Increase competition by allowing state-regulated insurance to be sold across state linesso consumers can keep their policies when moving from one state to another.

Increase equity by extending the tax benefits now available only to employer-based insurance to all health insurance. Like car insurance, you shouldn’t have to change health insurance policies when changing jobs.

With the Democrats now in the minority, such a bill is very likely to be bipartisan if it contains a “refundable” tax credit for health insurance for all Americans, regardless of income — essentially extending to everyone the very subsidies that the court will strike down.

By participating in the process, not only can they ensure that subsidies are included, they also can claim victory. Rightly or wrongly, Democrats can say that, without it, Republicans would never have supported reforming the previously dysfunctional health insurance system.

Visible alternative

With or without bipartisanship, however, Republicans need to have a well-vetted replacement in the pipeline. To make a favorable ruling in King more likely, the legislative wheels must be visibly in motion by the time of oral arguments in March.

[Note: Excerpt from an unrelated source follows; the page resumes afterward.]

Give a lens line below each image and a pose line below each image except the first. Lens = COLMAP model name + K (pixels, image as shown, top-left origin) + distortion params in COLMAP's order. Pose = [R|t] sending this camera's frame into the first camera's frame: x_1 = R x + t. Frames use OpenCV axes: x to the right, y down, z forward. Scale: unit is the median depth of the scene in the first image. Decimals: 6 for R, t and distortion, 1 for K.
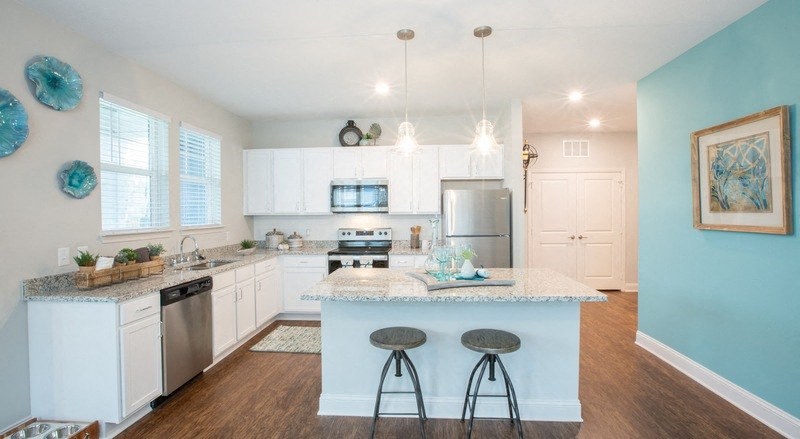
lens RADIAL K [[368.7, 0, 400.0], [0, 368.7, 219.5], [0, 0, 1]] dist [-0.001003, -0.000097]
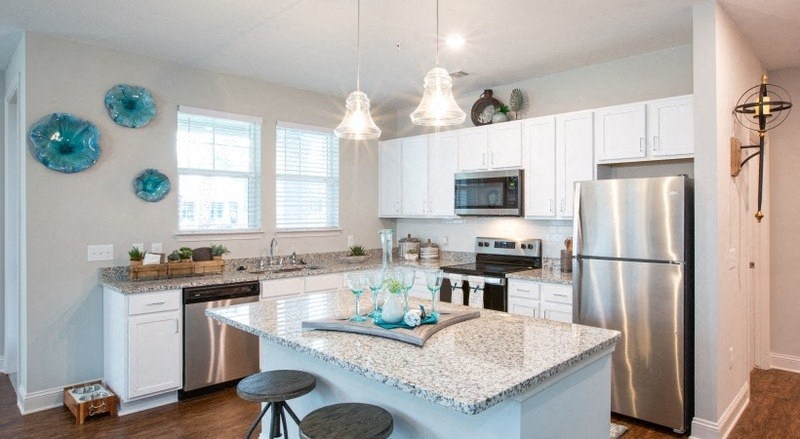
lens RADIAL K [[485.7, 0, 430.4], [0, 485.7, 217.9], [0, 0, 1]] dist [0.000902, 0.000206]
pose [[0.780719, 0.013649, -0.624733, 0.539890], [-0.019999, 0.999795, -0.003149, -0.013502], [0.624562, 0.014952, 0.780832, 0.254883]]
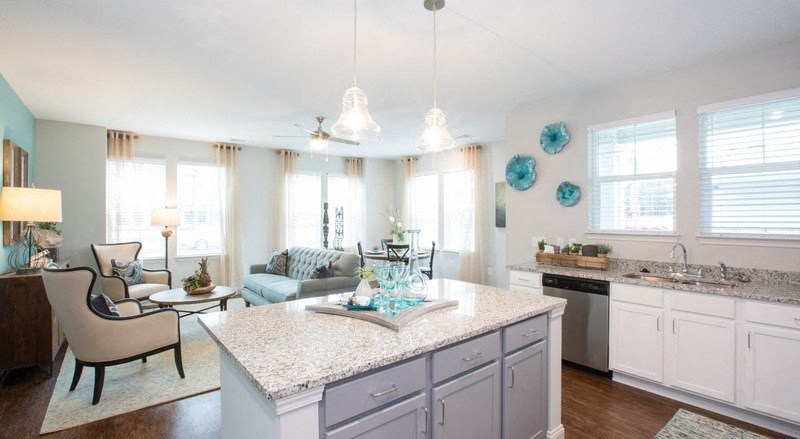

Before the Supreme Court took this case, Republicans in Congress were limited to symbolic action against Obamacare. Now, thanks to voters in November and the justices who voted to hear the case, beginning in January, Republicans in Congress can craft a bipartisan market-based replacement that the president will be compelled to sign in June when the court announces its decision. Simply by acting as legislators, Republicans in the next Congress can actually repeal and replace Obamacare.

Randy Barnett, a Georgetown University law professor, directs the Georgetown Center for the Constitution.

CORRECTION: An earlier version of this story misstated the number of states that may lose subsidies under the King v Burwell Supreme Court case. The correct number is 36.